In an ascending line, he signed the quarterfinals in Charleston and Stuttgart, and both in the Spanish capital and then in Rome he left an optimistic trace for Paris. "I've been from less to more for several weeks, I'm feeling good; I think I'm on the right track," he told the Foro Italico. Now, however, his back is stumbling and will force him to stop for two to three months, compromising the remainder of the campaign. Roland Garros was, without a doubt, his greatest motivation, the tournament he has always dreamed of and the major in which he went the furthest; it happened two years ago, when she fell in the quarterfinals to Slovenia's Tamara Zidansek in her first Chatrier match. As a junior he celebrated it in 2015, with 17 years.
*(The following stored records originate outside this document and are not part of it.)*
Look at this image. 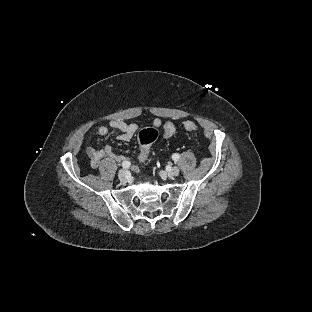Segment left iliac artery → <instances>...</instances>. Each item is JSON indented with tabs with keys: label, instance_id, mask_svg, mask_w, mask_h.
Segmentation results:
<instances>
[{
	"label": "left iliac artery",
	"instance_id": "1",
	"mask_svg": "<svg viewBox=\"0 0 312 312\" xmlns=\"http://www.w3.org/2000/svg\"><path fill=\"white\" fill-rule=\"evenodd\" d=\"M179 154L178 153H175V154H173L172 155V159L174 160V161H178L179 160Z\"/></svg>",
	"mask_w": 312,
	"mask_h": 312
}]
</instances>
"Experience teaches you to take on these moments. Maturity helps you assimilate situations of this type and tells you to get up and find the positive side, and not the negative. The years help me see it that way. The process will be delicate and there are weeks in which I will not be able to do absolutely anything, but I will put everything on my part, "he reflected in EFE; "Now I will have time to reconsider, think and motivate myself to return with more desire and, for example, know that when the other players are going to have more wear, I will have more freshness. I will try to get to Wimbledon on time, although it will be difficult because of the deadlines."

Abruptly removed from the stage, Spanish tennis will have four female representatives at Roland Garros, Cristina Bucsa (67th), Rebeka Masarova (68th), Nuria Párrizas (93rd) and Sara Sorribes (132nd); they could be joined by Aliona Bolsova (131st), as long as she manages to overcome the qualifying phase that takes place these days.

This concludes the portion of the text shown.